Pierwszy set długimi fragmentami miał wyrównany przebieg. Było 10-10. Później Stal nieco odskoczyła i prowadziła 22-20, ale liczyliśmy, że wałbrzyszanie jeszcze zdołają powalczyć, jednak trzy ostatnie akcje tej partii należały do miejscowych i stąd ich wygrana do 20.
Drugiego seta lepiej zaczęli miejscowi, którzy prowadzili 10-5. Wałbrzyszanie jednak udowodnili, że drzemie w nich spory potencjał i najpierw doprowadzili do remisu po 13, a następnie wyszli na prowadzenie 17-15. W końcówce Victoria znakomicie rozegrała mecz taktycznie i wygrała do 21.

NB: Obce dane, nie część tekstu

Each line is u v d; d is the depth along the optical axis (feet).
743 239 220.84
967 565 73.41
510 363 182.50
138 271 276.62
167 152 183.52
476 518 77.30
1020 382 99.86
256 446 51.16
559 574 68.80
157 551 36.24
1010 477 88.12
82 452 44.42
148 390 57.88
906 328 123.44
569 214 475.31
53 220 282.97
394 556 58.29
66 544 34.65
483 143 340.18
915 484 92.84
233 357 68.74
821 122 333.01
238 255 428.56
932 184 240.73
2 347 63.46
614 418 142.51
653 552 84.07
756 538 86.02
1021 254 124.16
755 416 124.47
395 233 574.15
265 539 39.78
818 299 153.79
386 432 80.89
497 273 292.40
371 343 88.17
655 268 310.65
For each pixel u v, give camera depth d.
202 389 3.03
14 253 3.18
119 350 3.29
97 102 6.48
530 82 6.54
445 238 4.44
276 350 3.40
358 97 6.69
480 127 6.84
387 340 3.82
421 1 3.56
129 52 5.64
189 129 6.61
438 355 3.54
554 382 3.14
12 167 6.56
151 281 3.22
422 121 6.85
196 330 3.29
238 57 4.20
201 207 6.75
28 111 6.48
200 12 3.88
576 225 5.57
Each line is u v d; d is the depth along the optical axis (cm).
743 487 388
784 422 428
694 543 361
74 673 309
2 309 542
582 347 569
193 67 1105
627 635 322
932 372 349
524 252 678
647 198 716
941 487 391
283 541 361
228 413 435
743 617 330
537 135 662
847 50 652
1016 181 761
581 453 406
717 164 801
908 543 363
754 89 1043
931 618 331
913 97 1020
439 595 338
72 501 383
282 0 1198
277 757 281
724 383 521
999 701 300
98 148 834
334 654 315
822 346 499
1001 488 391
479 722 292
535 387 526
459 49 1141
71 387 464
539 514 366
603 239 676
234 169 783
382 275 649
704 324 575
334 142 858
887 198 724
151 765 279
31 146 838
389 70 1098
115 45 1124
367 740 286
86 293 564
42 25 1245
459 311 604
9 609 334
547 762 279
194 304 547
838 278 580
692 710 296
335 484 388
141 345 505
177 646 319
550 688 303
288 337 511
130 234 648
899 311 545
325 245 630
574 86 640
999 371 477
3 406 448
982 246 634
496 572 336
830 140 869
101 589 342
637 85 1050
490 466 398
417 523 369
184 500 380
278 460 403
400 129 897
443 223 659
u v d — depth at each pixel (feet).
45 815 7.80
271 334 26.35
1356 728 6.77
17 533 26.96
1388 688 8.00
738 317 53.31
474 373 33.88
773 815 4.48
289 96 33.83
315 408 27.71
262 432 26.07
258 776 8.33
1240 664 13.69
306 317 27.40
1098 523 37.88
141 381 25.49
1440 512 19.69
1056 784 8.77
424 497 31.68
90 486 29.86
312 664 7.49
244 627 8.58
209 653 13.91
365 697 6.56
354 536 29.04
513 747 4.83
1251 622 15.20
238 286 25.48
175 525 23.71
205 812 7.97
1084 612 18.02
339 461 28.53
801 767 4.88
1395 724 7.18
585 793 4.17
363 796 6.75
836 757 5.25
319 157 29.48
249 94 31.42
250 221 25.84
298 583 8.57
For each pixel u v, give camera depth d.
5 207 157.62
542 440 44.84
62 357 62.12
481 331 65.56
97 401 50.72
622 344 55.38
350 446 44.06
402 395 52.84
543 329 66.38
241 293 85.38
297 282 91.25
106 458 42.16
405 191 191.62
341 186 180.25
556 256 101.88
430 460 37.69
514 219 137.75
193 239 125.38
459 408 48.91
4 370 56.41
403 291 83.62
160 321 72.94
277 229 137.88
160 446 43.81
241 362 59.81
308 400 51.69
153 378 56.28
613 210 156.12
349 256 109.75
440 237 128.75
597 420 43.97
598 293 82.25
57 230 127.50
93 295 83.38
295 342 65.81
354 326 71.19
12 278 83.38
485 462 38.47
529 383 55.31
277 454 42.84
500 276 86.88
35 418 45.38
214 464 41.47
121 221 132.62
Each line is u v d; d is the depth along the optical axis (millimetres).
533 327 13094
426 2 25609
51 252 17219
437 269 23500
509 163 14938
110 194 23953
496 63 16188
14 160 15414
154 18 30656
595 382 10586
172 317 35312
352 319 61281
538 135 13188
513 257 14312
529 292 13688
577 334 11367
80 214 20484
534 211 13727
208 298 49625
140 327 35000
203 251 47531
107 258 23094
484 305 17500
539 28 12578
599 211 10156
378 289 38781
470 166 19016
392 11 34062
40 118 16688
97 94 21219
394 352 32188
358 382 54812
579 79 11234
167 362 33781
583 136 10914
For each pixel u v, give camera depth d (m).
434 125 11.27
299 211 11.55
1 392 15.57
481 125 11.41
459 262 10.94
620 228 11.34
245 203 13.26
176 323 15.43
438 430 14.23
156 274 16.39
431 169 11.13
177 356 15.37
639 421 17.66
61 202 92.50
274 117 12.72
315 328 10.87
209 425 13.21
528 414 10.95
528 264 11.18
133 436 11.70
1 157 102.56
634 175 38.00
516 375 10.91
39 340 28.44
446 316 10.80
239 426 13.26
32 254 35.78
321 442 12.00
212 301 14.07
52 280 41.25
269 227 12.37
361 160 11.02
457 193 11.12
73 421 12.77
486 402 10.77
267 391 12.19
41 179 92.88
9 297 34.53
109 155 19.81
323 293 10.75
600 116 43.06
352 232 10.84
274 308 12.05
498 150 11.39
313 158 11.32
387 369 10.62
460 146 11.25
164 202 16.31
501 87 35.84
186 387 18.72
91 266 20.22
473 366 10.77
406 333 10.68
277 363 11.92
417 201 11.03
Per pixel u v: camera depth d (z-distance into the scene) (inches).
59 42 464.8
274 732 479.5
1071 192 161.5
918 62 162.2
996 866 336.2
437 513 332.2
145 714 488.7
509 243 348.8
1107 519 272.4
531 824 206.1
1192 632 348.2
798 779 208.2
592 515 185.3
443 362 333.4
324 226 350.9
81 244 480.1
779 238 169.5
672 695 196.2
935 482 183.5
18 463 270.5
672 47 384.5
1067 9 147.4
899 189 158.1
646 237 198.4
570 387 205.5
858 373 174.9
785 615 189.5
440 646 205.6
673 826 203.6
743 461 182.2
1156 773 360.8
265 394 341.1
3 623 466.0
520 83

Trzecia partia to początkowo pewne prowadzenie podopiecznych Przemysława Michalczyka. Wałbrzyszanie prowadzili 9-5. Później praktycznie z akcji na akcję przewaga Victorii rosła. Zrobiło się 13-7, a kiedy nasi prowadzili już 23-15 stało się jasne, że seta wygrają. I tak też się stało, bowiem dali ugrać rywalowi zaledwie 15 punktów.
Czwarta partia do stanu po 15 toczyła się niemal punkt za punkt. Wtedy jednak coś się zacięło w dobrze do tej pory funkcjonującej wałbrzyskiej maszynie, co bardzo szybko wykorzystali gospodarze i odskoczyli najpierw na 4 punkty, a seta wygrali do 20.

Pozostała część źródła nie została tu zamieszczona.